Prioritising SLMs over LLMs in developing countries
Given the distinctions previously outlined, why should Caribbean and other developing countries consider prioritising SLMs over the pursuit of building or solely relying on LLMs? SLMs offer a more pragmatic alternative to LLMs with the potential to create more immediate and local solutions that have an impact:
- SLMs can address local language needs. The linguistic diversity within the Caribbean region, with its various creole languages and dialects, often leaves these languages underrepresented in the massive datasets used to train LLMs. SLMs can be trained on smaller, carefully curated datasets of local languages, leading to more accurate and culturally relevant applications in areas such as education, agriculture, healthcare, customer service, as well as wider public education and awareness campaigns.
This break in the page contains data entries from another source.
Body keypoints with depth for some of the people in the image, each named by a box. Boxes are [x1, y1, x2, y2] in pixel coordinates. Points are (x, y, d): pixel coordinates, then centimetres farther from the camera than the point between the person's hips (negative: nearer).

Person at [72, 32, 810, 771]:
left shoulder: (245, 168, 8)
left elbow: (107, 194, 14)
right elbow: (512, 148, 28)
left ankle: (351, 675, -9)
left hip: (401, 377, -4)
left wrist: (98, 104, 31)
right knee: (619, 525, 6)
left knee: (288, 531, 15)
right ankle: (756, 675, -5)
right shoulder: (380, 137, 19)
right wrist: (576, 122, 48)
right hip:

- SLMs can bridge the digital divide. The high cost of infrastructure and access to reliable internet can be significant barriers in developing nations. SLMs, with their lower computational demands, can be deployed on existing infrastructure and even offline, thus able to reach underserved communities and bridge the digital divide.
- SLMs can foster local innovation. Focusing on SLMs can empower local researchers, developers, and entrepreneurs to build AI solutions tailored to their specific needs and challenges. This fosters local expertise and reduces reliance on expensive, often foreign-centric LLM-based solutions.
- SLMs can offer cost-effective solutions for key sectors. SLMs can be effectively applied in crucial sectors like agriculture (to provide localised weather information and farming advice), healthcare (to offer basic diagnostic support and health information in local languages), and tourism (to facilitate communication and providing culturally relevant information to visitors), all at a fraction of the cost of deploying LLM-based systems.
- SLMs can address data sovereignty and security. Noting the growing focus on data sovereignty and security in the Caribbean region,training and hosting SLMs locally can provide governments and organisations with greater control over their data, which can be particularly important for sensitive information within national contexts.
Although this article highlights the benefits of SLMs, it does not mean that LLMs have no role to play in developing nations. LLMs can be valuable tools for accessing and processing global knowledge, which we have been experiencing and enjoying. However, for building powerful and sustainable AI solutions that directly address local needs, leverage contexts and can operate successfully in resource-constrained environments, SLMs offer a more accessible, affordable, and ultimately, more empowering path forward for the Caribbean countries and the wider developing world by unlocking the transformative potential of natural language processing on their own terms.
Image credit: Pixabay
Michelle, many thanks for positioning SLMs as a good strategic fit for SIDS. I can affirm that for all the reasons you laid out, SLMs are within reach for SIDS. They are affordable, adaptable, and locally deployable. We should continue to promote this model of AI not only as a practical path to digital empowerment without dependency on global cloud infrastructure (low latency) but also emphasize versatility for addressing specific tasks – as in its utilisation in specific use cases and languages – makes it a really good choice for implementation as public goods with assured data sovereignty.